KEMENTERIAN Pekerjaan Umum dan Perumahan Rakyat (PU-Pera) terus meningkatkan alokasi pembangunan dan bantuan pembiayaan perumahan pada tahun ini. Itu dilakukan agar bisa jadi multiplier effect bagi sektor lainnya dalam proses percepatan pemulihan ekonomi nasional (PEN).

Menteri PU-Pera Basuki Hadimuljono menyampaikan, untuk mendukung Program Sejuta Rumah yang dicanangkan Presiden Jokowi sejak 29 April 2015, tahun ini pihaknya mengalokasikan anggaran Rp8,1 triliun. Anggaran itu meningkat ketimbang 2020 yang hanya berjumlah Rp7,9 triliun.

“Alokasi Ditjen Perumahan 2021 tersebut untuk pembangunan rumah susun sebanyak 8.283 unit, rumah swadaya atau dikenal dengan bantuan stimulan perumahan swadaya (BSPS) yang dikerjakan dengan skema padat karya untuk 114.900 unit, rumah khusus sebanyak 2.423 unit, dan bantuan prasarana, sarana, dan utilitas umum (PSU) untuk perumahan umum sebanyak 40 ribu unit, dan sisanya Rp410 miliar untuk dukungan manajemen, pengaturan, dan pengawasan,” jelas Basuki dalam focus group discussion (FGD) bertema Mendorong pemulihan ekonomi nasional yang digelar secara virtual, pekan lalu.

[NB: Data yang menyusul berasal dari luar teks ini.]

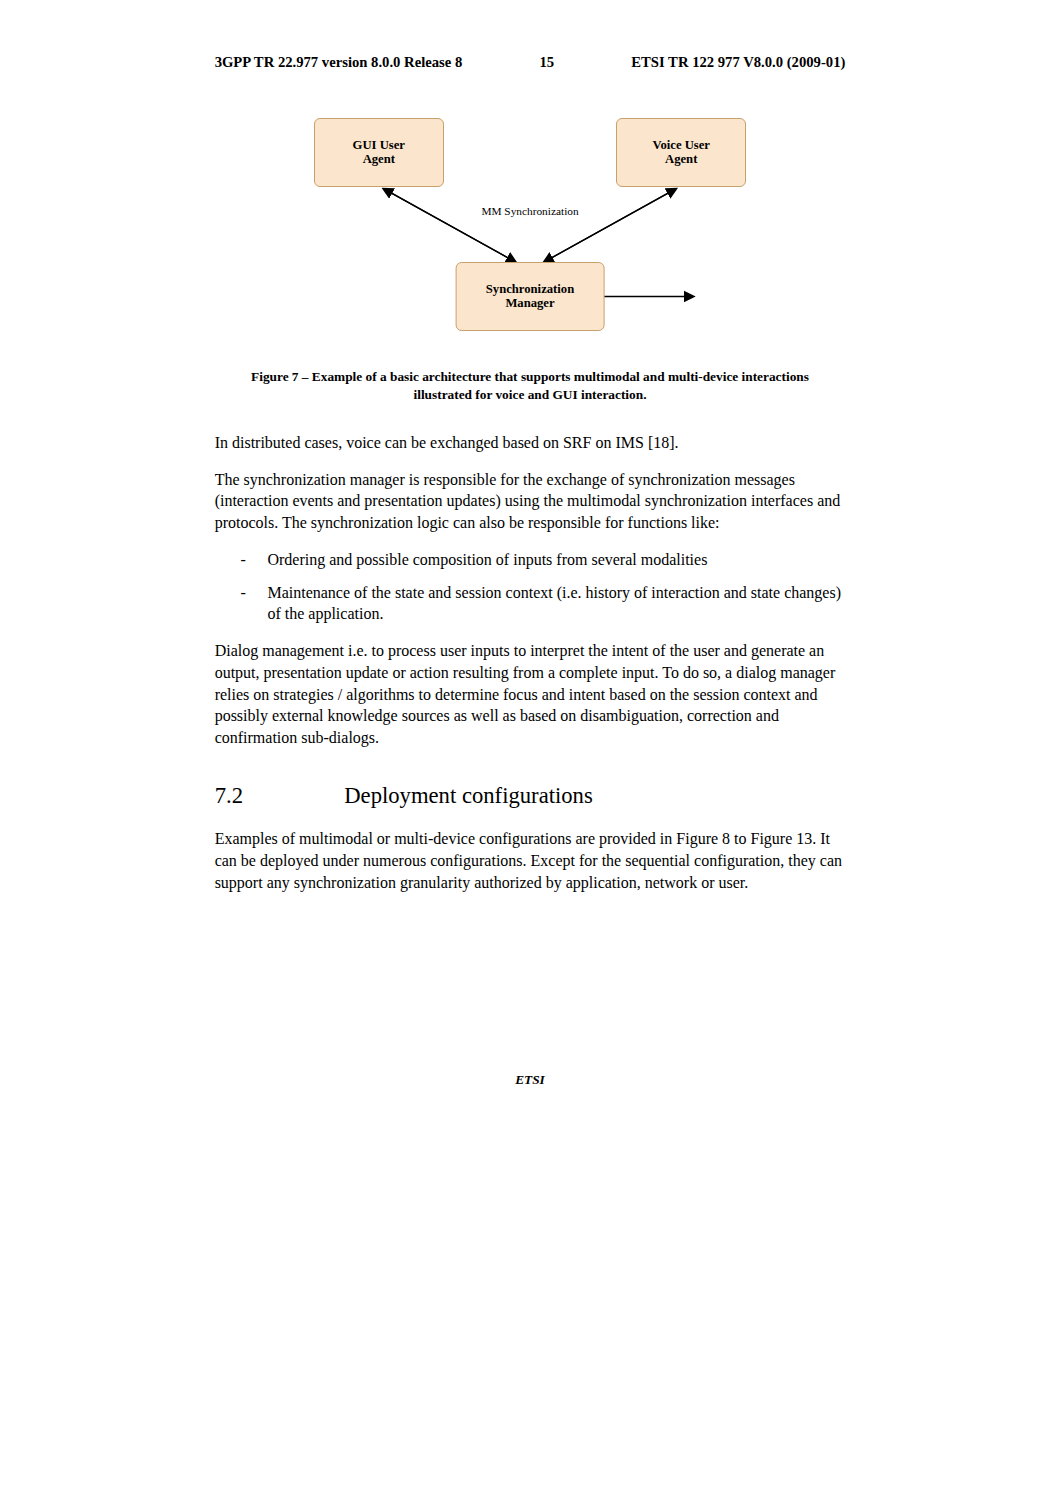3GPP TR 22.977 version 8.0.0 Release 8
15
ETSI TR 122 977 V8.0.0 (2009-01)
GUI User
Agent
Voice User
Agent
MM Synchronization
Synchronization
Manager
Figure 7 – Example of a basic architecture that supports multimodal and multi-device interactions
illustrated for voice and GUI interaction.
In distributed cases, voice can be exchanged based on SRF on IMS [18].
The synchronization manager is responsible for the exchange of synchronization messages (interaction events and presentation updates) using the multimodal synchronization interfaces and protocols. The synchronization logic can also be responsible for functions like:
Ordering and possible composition of inputs from several modalities
Maintenance of the state and session context (i.e. history of interaction and state changes) of the application.
Dialog management i.e. to process user inputs to interpret the intent of the user and generate an output, presentation update or action resulting from a complete input. To do so, a dialog manager relies on strategies / algorithms to determine focus and intent based on the session context and possibly external knowledge sources as well as based on disambiguation, correction and confirmation sub-dialogs.
7.2 Deployment configurations
Examples of multimodal or multi-device configurations are provided in Figure 8 to Figure 13. It can be deployed under numerous configurations. Except for the sequential configuration, they can support any synchronization granularity authorized by application, network or user.
ETSI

Selain itu, kata Basuki, dalam Rencana Pembangunan Jangka Menengah Nasional (RPJMN) 2020-2024 terdapat program peningkatan infrastruktur pelayanan dasar masyarakat yang salah satunya ialah pengembangan perumahan bagi masyarakat berpenghasilan rendah (MBR). Sampai 2024, ditargetkan sebanyak 70% masyarakat memiliki akses terhadap perumahan dan permukiman yang layak dan terjangkau.

Guna menindaklanjuti hal itu, dalam kurun waktu 2020-2024 PU-Pera menargetkan tersedianya 5 juta rumah yang terdiri dari subsidi perumahan, yakni FLPP/SSB/SBUM sebanyak 900 ribu unit, BP2BT (100 ribu unit), Tabungan Perumahan Rakyat (Tapera) sebesar 500 ribu unit mulai 2021, melalui SMF 50 ribu unit, serta kolaborasi pemerintah dengan pemerintah daerah, swasta, dan masyarakat sebesar 3,45 juta unit.

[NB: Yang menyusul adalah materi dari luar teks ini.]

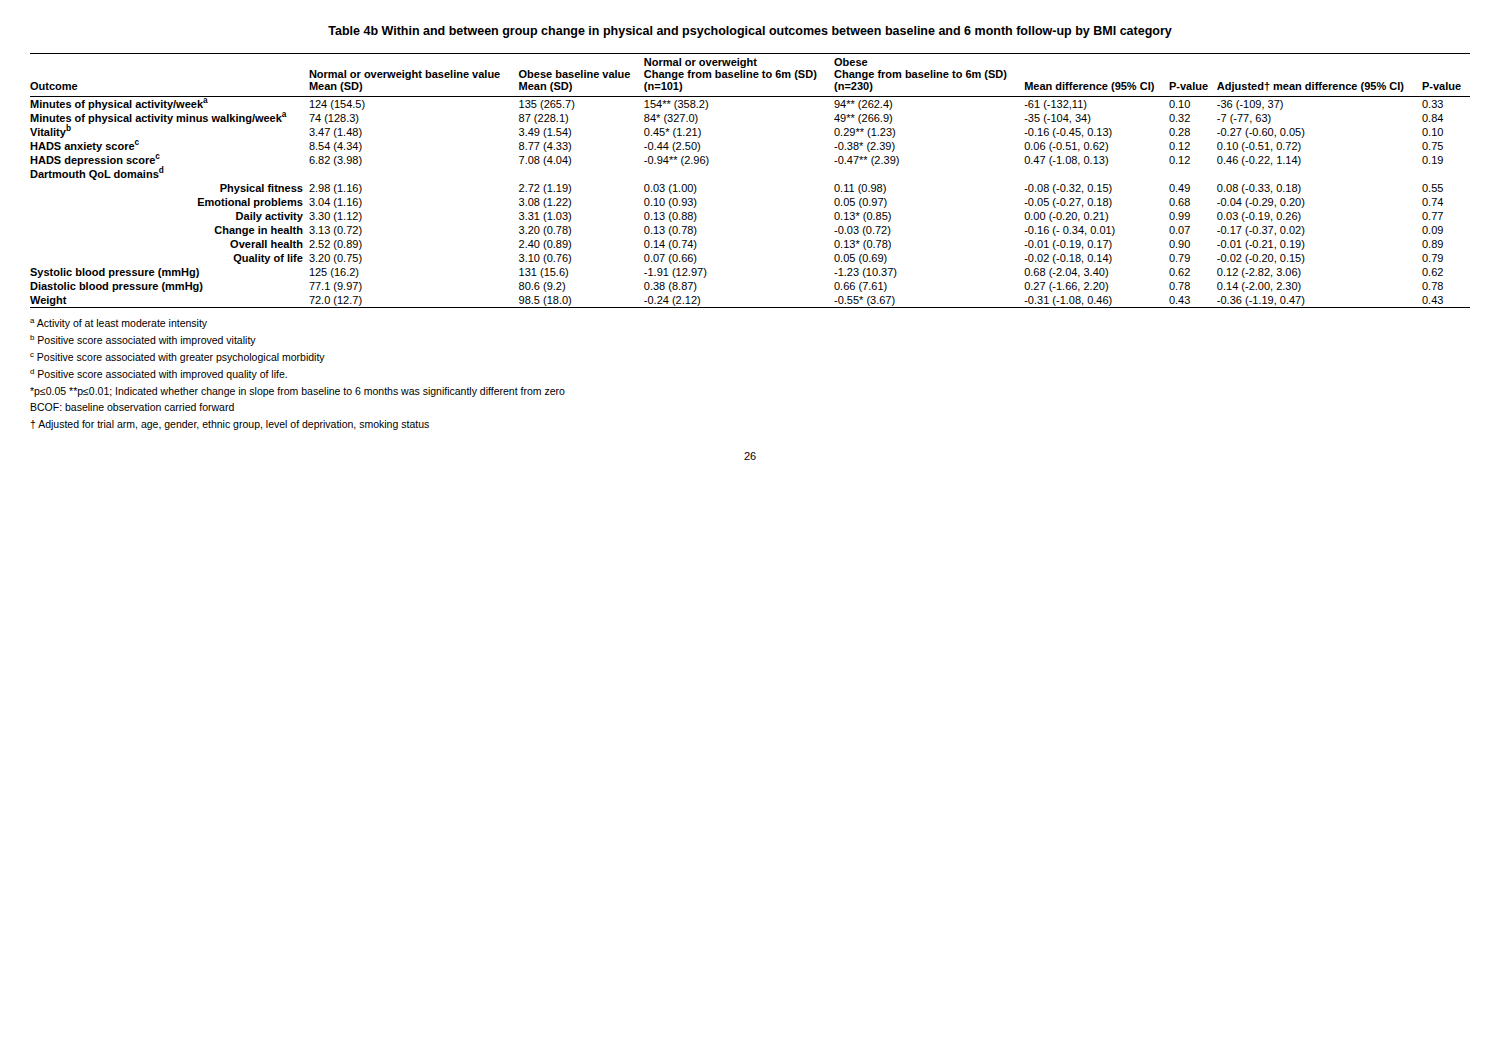Table 4b Within and between group change in physical and psychological outcomes between baseline and 6 month follow-up by BMI category
| Outcome | Normal or overweight baseline value Mean (SD) | Obese baseline value Mean (SD) | Normal or overweight Change from baseline to 6m (SD) (n=101) | Obese Change from baseline to 6m (SD) (n=230) | Mean difference (95% CI) | P-value | Adjusted† mean difference (95% CI) | P-value |
| --- | --- | --- | --- | --- | --- | --- | --- | --- |
| Minutes of physical activity/week a | 124 (154.5) | 135 (265.7) | 154** (358.2) | 94** (262.4) | -61 (-132,11) | 0.10 | -36 (-109, 37) | 0.33 |
| Minutes of physical activity minus walking/week a | 74 (128.3) | 87 (228.1) | 84* (327.0) | 49** (266.9) | -35 (-104, 34) | 0.32 | -7 (-77, 63) | 0.84 |
| Vitality b | 3.47 (1.48) | 3.49 (1.54) | 0.45* (1.21) | 0.29** (1.23) | -0.16 (-0.45, 0.13) | 0.28 | -0.27 (-0.60, 0.05) | 0.10 |
| HADS anxiety score c | 8.54 (4.34) | 8.77 (4.33) | -0.44 (2.50) | -0.38* (2.39) | 0.06 (-0.51, 0.62) | 0.12 | 0.10 (-0.51, 0.72) | 0.75 |
| HADS depression score c | 6.82 (3.98) | 7.08 (4.04) | -0.94** (2.96) | -0.47** (2.39) | 0.47 (-1.08, 0.13) | 0.12 | 0.46 (-0.22, 1.14) | 0.19 |
| Dartmouth QoL domains d | | | | | | | | |
| Physical fitness | 2.98 (1.16) | 2.72 (1.19) | 0.03 (1.00) | 0.11 (0.98) | -0.08 (-0.32, 0.15) | 0.49 | 0.08 (-0.33, 0.18) | 0.55 |
| Emotional problems | 3.04 (1.16) | 3.08 (1.22) | 0.10 (0.93) | 0.05 (0.97) | -0.05 (-0.27, 0.18) | 0.68 | -0.04 (-0.29, 0.20) | 0.74 |
| Daily activity | 3.30 (1.12) | 3.31 (1.03) | 0.13 (0.88) | 0.13* (0.85) | 0.00 (-0.20, 0.21) | 0.99 | 0.03 (-0.19, 0.26) | 0.77 |
| Change in health | 3.13 (0.72) | 3.20 (0.78) | 0.13 (0.78) | -0.03 (0.72) | -0.16 (- 0.34, 0.01) | 0.07 | -0.17 (-0.37, 0.02) | 0.09 |
| Overall health | 2.52 (0.89) | 2.40 (0.89) | 0.14 (0.74) | 0.13* (0.78) | -0.01 (-0.19, 0.17) | 0.90 | -0.01 (-0.21, 0.19) | 0.89 |
| Quality of life | 3.20 (0.75) | 3.10 (0.76) | 0.07 (0.66) | 0.05 (0.69) | -0.02 (-0.18, 0.14) | 0.79 | -0.02 (-0.20, 0.15) | 0.79 |
| Systolic blood pressure (mmHg) | 125 (16.2) | 131 (15.6) | -1.91 (12.97) | -1.23 (10.37) | 0.68 (-2.04, 3.40) | 0.62 | 0.12 (-2.82, 3.06) | 0.62 |
| Diastolic blood pressure (mmHg) | 77.1 (9.97) | 80.6 (9.2) | 0.38 (8.87) | 0.66 (7.61) | 0.27 (-1.66, 2.20) | 0.78 | 0.14 (-2.00, 2.30) | 0.78 |
| Weight | 72.0 (12.7) | 98.5 (18.0) | -0.24 (2.12) | -0.55* (3.67) | -0.31 (-1.08, 0.46) | 0.43 | -0.36 (-1.19, 0.47) | 0.43 |
a Activity of at least moderate intensity
b Positive score associated with improved vitality
c Positive score associated with greater psychological morbidity
d Positive score associated with improved quality of life.
*p≤0.05 **p≤0.01; Indicated whether change in slope from baseline to 6 months was significantly different from zero
BCOF: baseline observation carried forward
† Adjusted for trial arm, age, gender, ethnic group, level of deprivation, smoking status
26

Ia optimistis alokasi pembangunan dan bantuan pembiayaan perumahan dapat mendukung mitigasi dampak ekonomi dari pandemi covid-19. “Efek pembangunan perumahan selama ini bisa menggerakkan ratusan industri lainnya dalam hal membuka lapangan kerja. Dalam membangun satu rumah saja, bisa menggerakkan 10 pekerja. Dengan luasan 1 ha, bisa membuka lapangan kerja minimal 600 orang. Jadi, betapa pentingnya menggerakkan sektor properti ini,” tutup Basuki.

Semua segmen

Ketua Umum DPP Realestat Indonesia (REI) Paulus Totok Lusida mengusulkan beberapa aspek demi kebangkitan sektor properti. Di antaranya ialah REI meminta tambahan kuota rumah subsidi melalui skema subsidi selisih bunga (SSB) sebanyak 130 ribu unit.

REI juga meminta agar pemerintah membuka akses kredit perumahan kepada semua segmen. Pasalnya, pada masa pandemi perbankan selektif membatasi konsumen kalangan MBR hanya untuk ASN/TNI/Polri/karyawan BUMN dan karyawan swasta yang berpenghasilan tetap. “Kami juga meminta agar ada penundaan angsuran MBR selama masa pandemi, yakni enam bulan,” kata Totok.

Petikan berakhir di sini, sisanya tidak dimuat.